Assembly Democrats, who are close allies of the teachers unions, passed the measure, but it didn’t get through the Republican-led Senate.

Noting that her State Education Department and the state Board of Regents are still gathering input on the issue, and unsure of whether lawmakers in 2019 would try again to pass such a law, Elia said she would seek a moratorium from the state Board of Regents if needed.

She also said that lawmakers who tried to pass the decoupling bill hadn’t talked to her or her department. “We weren’t asked,” Elia said during a talk with the Association of Teacher Educators and Association of Colleges for Teacher Education whose members were meeting at the Gideon Putnam hotel.

Elia earlier in the year had noted that her department wasn’t consulted on the Assembly-led bill and she was concerned that it could lead to unexpected or unforeseen consequences.

Federal education law requires that states develop systems for evaluating teacher performance.

The thorny question of how those evaluations should be done has hovered over discussions of education reform and policy for years now.

“We don’t have a fix for APPR,” Elia said, referring to the Annual Professional Performance Reviews required for teachers as well as principals.

First pushed through by Gov. Andrew Cuomo, the plan initially called for closely linking scores in state-issued English and math tests to evaluations, with teachers potentially losing their tenure if their students turned in too many poor results.

That sparked an outcry by teachers and lawmakers, prompting the governor to back off that particular plan. But a replacement system has yet to be put in place.

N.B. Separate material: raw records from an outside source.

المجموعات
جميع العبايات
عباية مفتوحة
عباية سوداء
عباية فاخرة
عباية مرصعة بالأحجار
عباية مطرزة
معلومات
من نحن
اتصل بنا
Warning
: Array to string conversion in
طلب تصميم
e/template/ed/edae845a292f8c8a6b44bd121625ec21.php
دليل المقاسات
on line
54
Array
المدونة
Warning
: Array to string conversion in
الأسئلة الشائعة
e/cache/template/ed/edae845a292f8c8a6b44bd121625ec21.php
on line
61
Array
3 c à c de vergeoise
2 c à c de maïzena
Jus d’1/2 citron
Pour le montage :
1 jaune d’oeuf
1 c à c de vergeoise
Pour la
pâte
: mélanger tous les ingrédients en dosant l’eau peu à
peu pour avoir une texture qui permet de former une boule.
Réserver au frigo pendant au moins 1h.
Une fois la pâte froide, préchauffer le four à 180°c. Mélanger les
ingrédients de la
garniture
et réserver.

The episode was instructive on a number of levels. It illustrated the power of New York State United Teachers, the state’s major teachers union, which led opposition to the testing plan. And it underscored the ongoing unpopularity of standardized tests.

Amid that background, people aren’t flocking to the teaching profession to the extent that they had  in prior years, Elia said.

Elia told the teacher educators that interest in teaching careers has fallen off, despite the importance of the work and what she said was New York’s tops-in-the-nation teacher salaries.

“This is the first time we have parents saying they aren’t telling their children to be teachers,” she said.

Memorandum of Law FILED by rkarlin on Scribd

Not everyone is against at least some kind of testing. “Students deserve to have the best teachers and their parents need some kind of system to determine who they are,” said Jenny Sedlis, executive director of Students First NY, a reform group that also supports more charter schools.

A NYSUT lawsuit announced on Wednesday centered not on test scores, but on another aspect of the federal Every Student Succeeds Act regarding poor-performing schools.

As part of its implementation of that law, the Board of Regents said that only teachers who are rated “effective” or “highly effective” be assigned to academically troubled schools.

NYSUT opposes that and filed suit in State Supreme Court in Albany County.

The suit drew criticism in some quarters. Ian Rosenblum, executive director of the Education Trust-NY said it was “an attack on equity.”

But NYSUT President Andy Pallotta said the move violates collective bargaining rules.

“The Legislature has not approved — or even considered — any of this,” said Pallotta.

NYSUT locals in Syracuse and Rochester joined in the lawsuit.